4a. Supporting resources (in the orchestrator subscription)
- Resource group (
upwind-cs-rg-<org-id>) to hold the scanner infrastructure. - Key Vault (
kv-<hash>) - RBAC-enabled, soft-delete + purge protection on - storing the scanner client ID and secret. Optionally locked down with network deny rules + a private DNS zone, and optionally configured with diagnostic logging to a dedicated Log Analytics workspace. - Three user-assigned managed identities, each used by a different scanner component:
- Worker identity (
upwind-cs-vmss-identity-<org-id>) - runs the scans. - Scaler identity (
upwind-cs-scaler-function-identity-<org-id>) - scales the worker fleet up and down. - Disk-encryption identity (
upwind-cs-disk-encryption-identity-<org-id>) - handles encrypted-disk access.
- Worker identity (
4b. Custom roles created and assigned for CloudScanner
| Custom role | Assigned to | Scope | Purpose & key permissions |
|---|---|---|---|
| CloudScannerDeploymentRole (Deployer) | Upwind service principal | Orchestrator subscription | Deploy and manage the scanner infrastructure: resource groups, deployments, Key Vault, Compute, Network, Storage, Operational Insights, Container Apps, managed-identity assignment, and deployment scripts / container instances (for SSH key generation). |
| CloudScannerWorkerRole (Worker) | Worker identity | Orchestrator subscription | Perform scans: read/write/delete disks & snapshots, begin disk access, read disk encryption sets, read VMs/VM scale sets, attach/detach data disks to scale-set instances, and join worker VMs to subnets. |
| CloudScannerScalerRole (Scaler) | Scaler identity | Orchestrator subscription | Scale the worker fleet: read/write/delete VM scale sets and instances, and read/delete disks and snapshots. |
| CloudScannerTargetRole (Target) | Worker identity | Each in-scope target (tenant / management group / subscription) | Reach into tenant workloads to scan them: read VMs/VM scale sets, read disks & disk encryption sets, begin disk access (for snapshotting), pull container images from ACR, and list App Service site config. |
| CloudScannerAppServiceScmRole (App Service SCM) | Worker identity | Each in-scope target | Function scanning only: read App Service sites and access the SCM/publish endpoint (Microsoft.Web/sites/read, Microsoft.Web/sites/publish/Action). |
4c.
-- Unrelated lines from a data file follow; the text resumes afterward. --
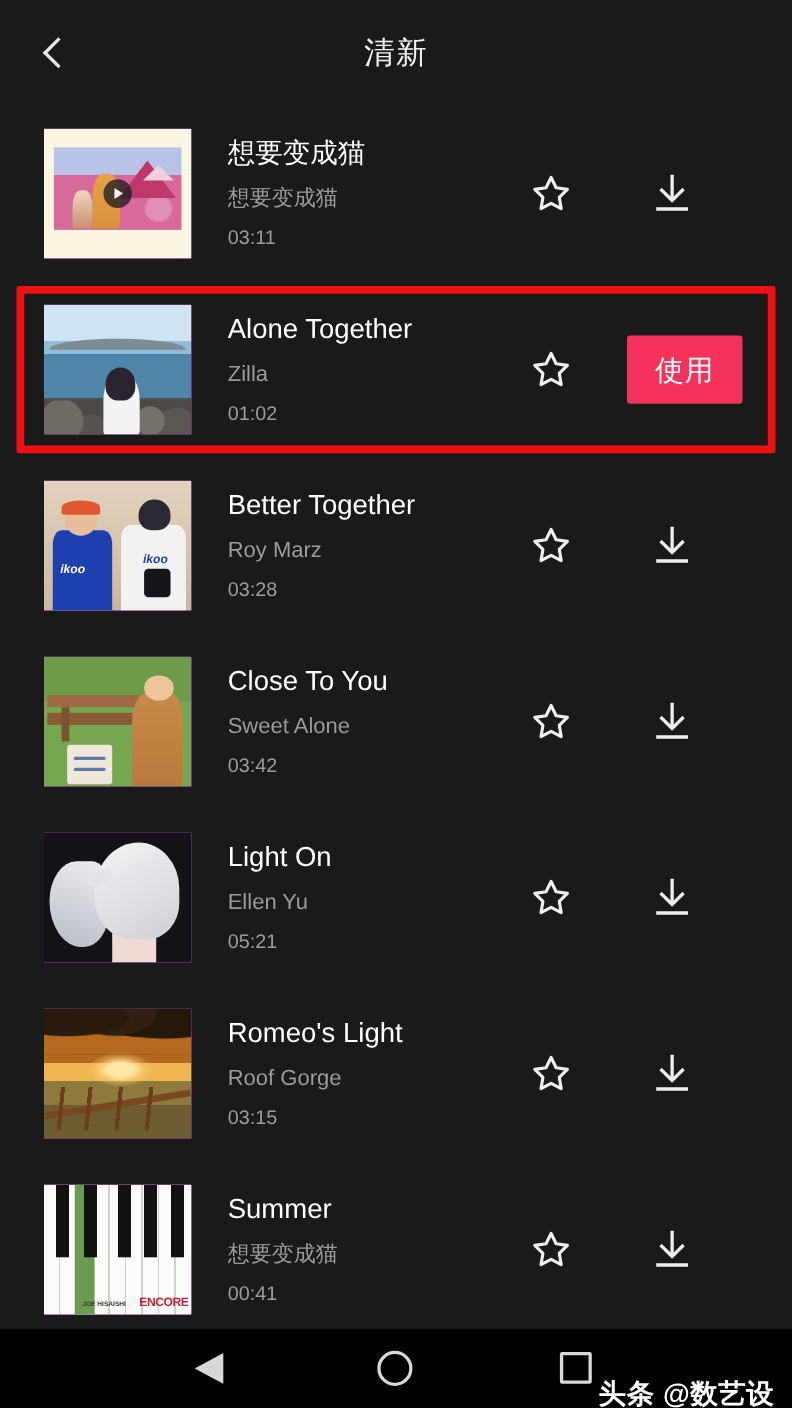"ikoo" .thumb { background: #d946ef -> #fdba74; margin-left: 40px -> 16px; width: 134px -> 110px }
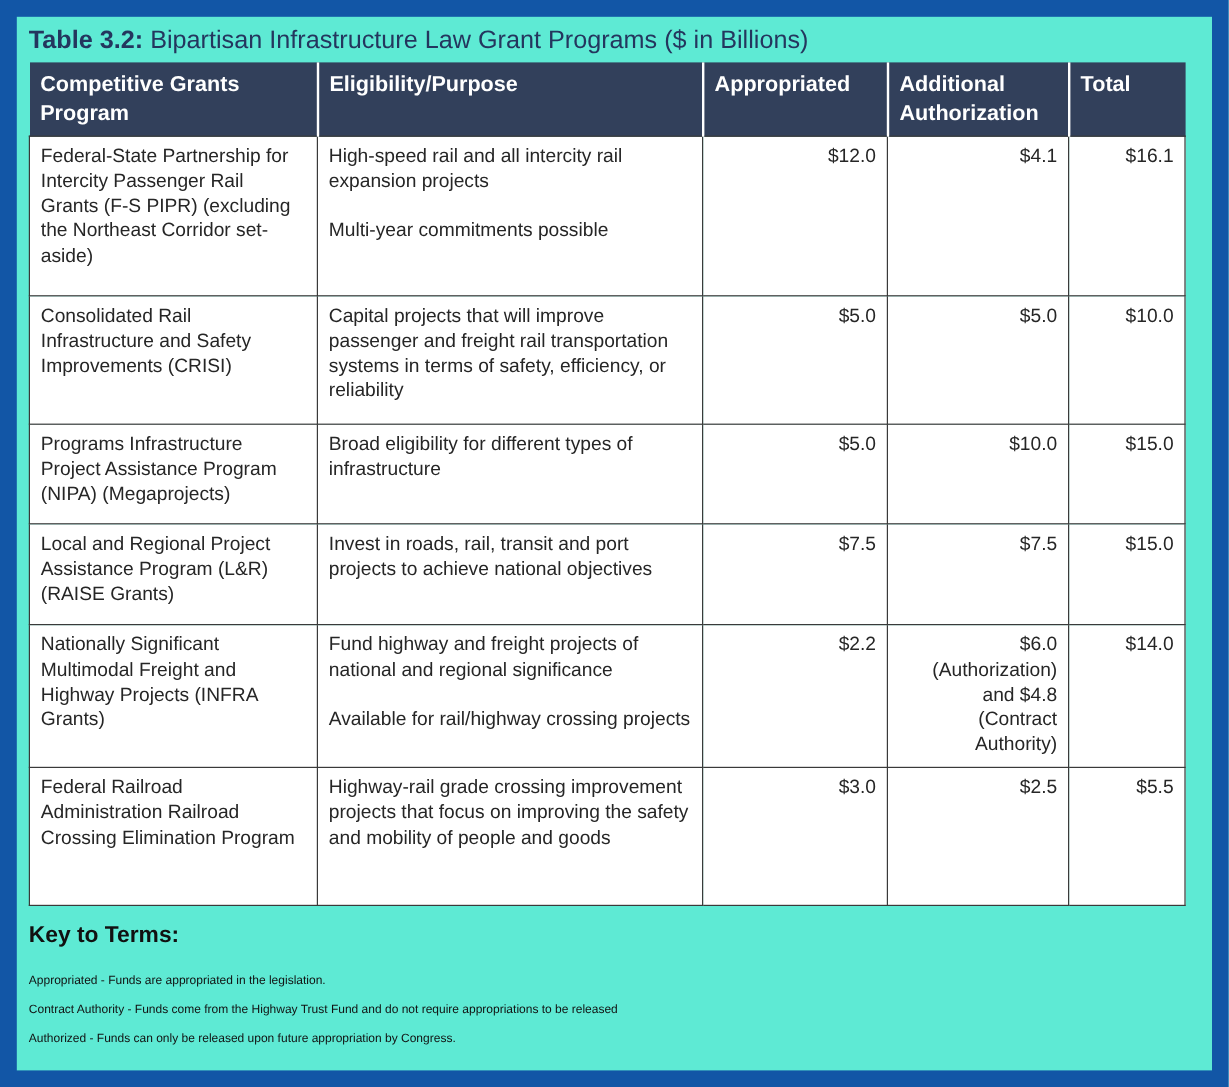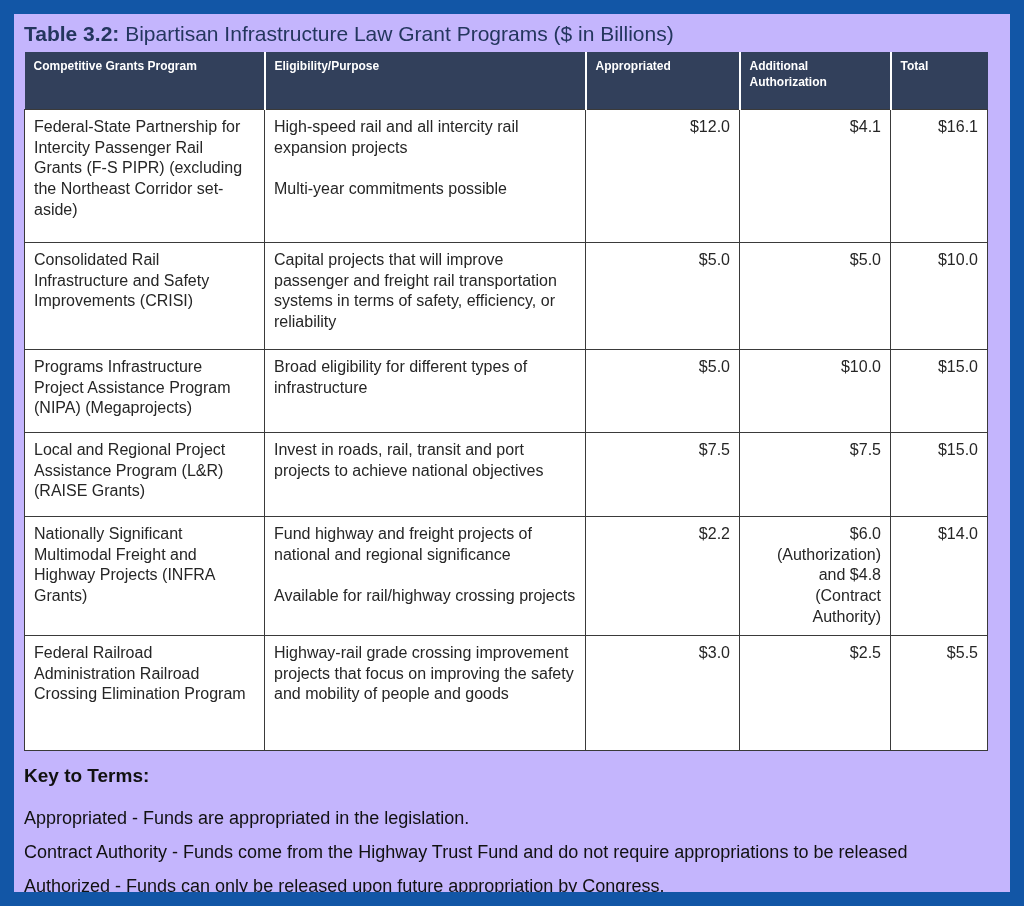"Table 3.2: Bipartisan Infrastructure Law" .frame { background: #c4b5fd -> #5eead4 }
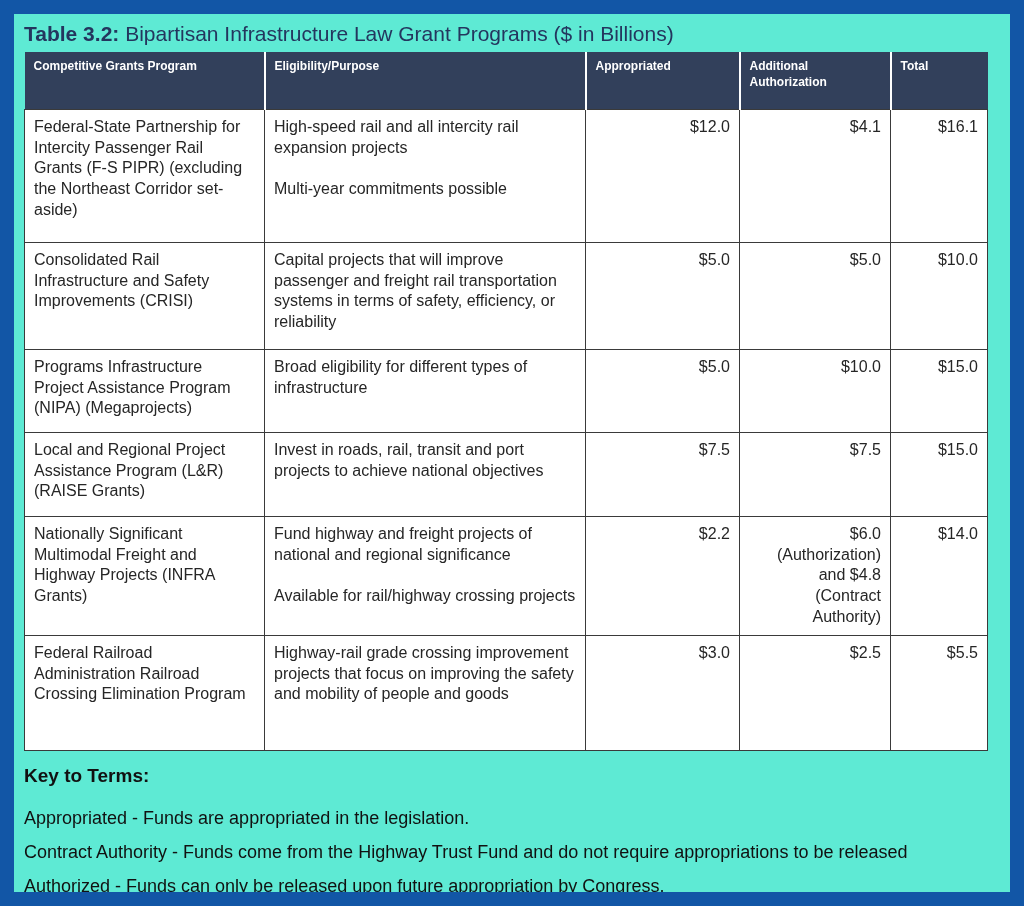"Competitive Grants Program" table.grants th { font-size: 12px -> 18px }
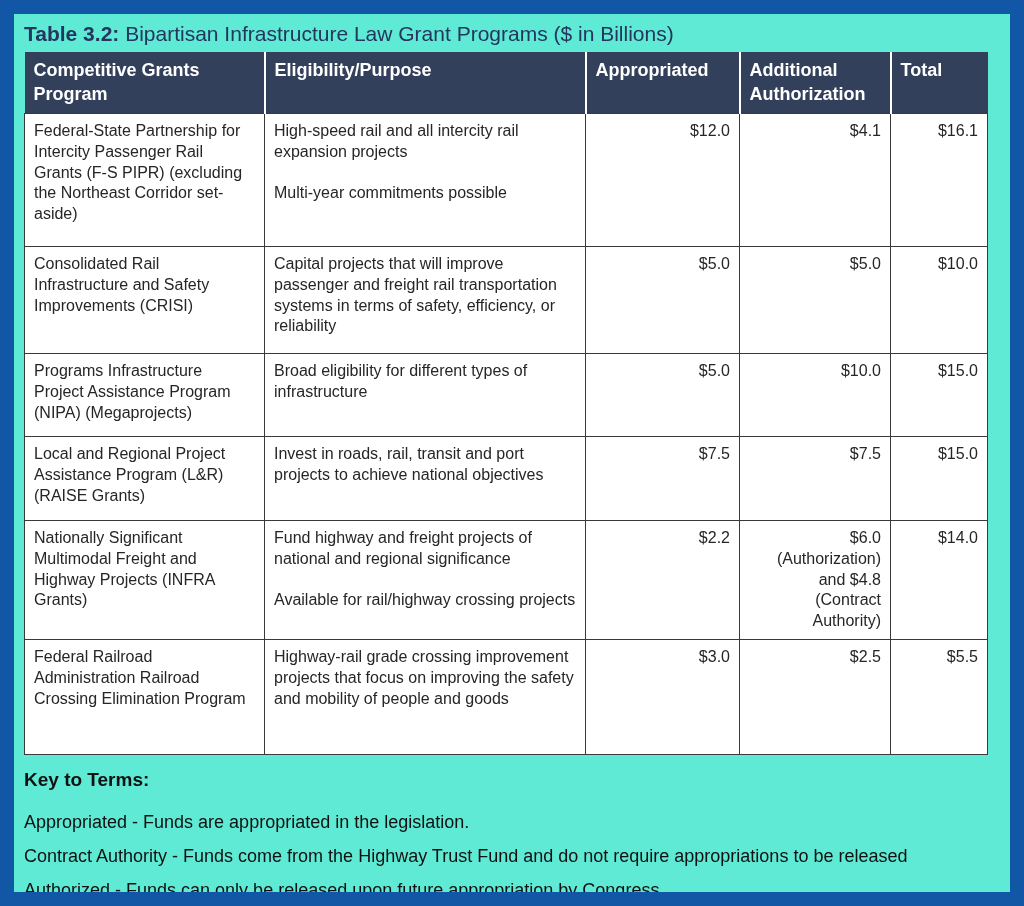"Appropriated - Funds are appropriated" .key-line { font-size: 18px -> 10px }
Built-in roles assigned for CloudScanner
| Built-in role | Assigned to | Scope | Purpose |
|---|---|---|---|
| Storage Blob Data Reader | Worker identity | In-scope targets (or specific function storage accounts) | Read blob data for serverless function scanning. (Function scanning only.) |
| Storage File Data Privileged Reader | Worker identity | In-scope targets (or specific function storage accounts) | Read file-share data for serverless function scanning. (Function scanning only.) |
| Key Vault Crypto Service Encryption User | Disk-encryption identity | Orchestrator subscription | Use customer-managed keys to access encrypted disks during scanning. |
| Key Vault Secrets User | Worker & Scaler identities | The CloudScanner Key Vault | Read the scanner credentials stored in the Key Vault. |
| Key Vault Administrator | Terraform deployer (the operator running onboarding) | The CloudScanner Key Vault | Allows the onboarding run to write the scanner secrets into the Key Vault. |
Summary
For a CSPM-only onboarding, Upwind uses one application identity (created by the module or brought by the tenant) with read-only Azure roles (section 2), one minor custom read permission, and - for module-created apps - read-only Microsoft Graph permissions (section 3). When agentless CloudScanner is enabled, onboarding additionally deploys a self-contained set of scanner resources and the scoped roles in section 4 needed to snapshot and scan workloads. All cross-tenant access uses scoped custom roles or built-in reader roles - no broad owner/contributor-style write access is granted outside the dedicated orchestrator subscription where Upwind manages its own scanner infrastructure.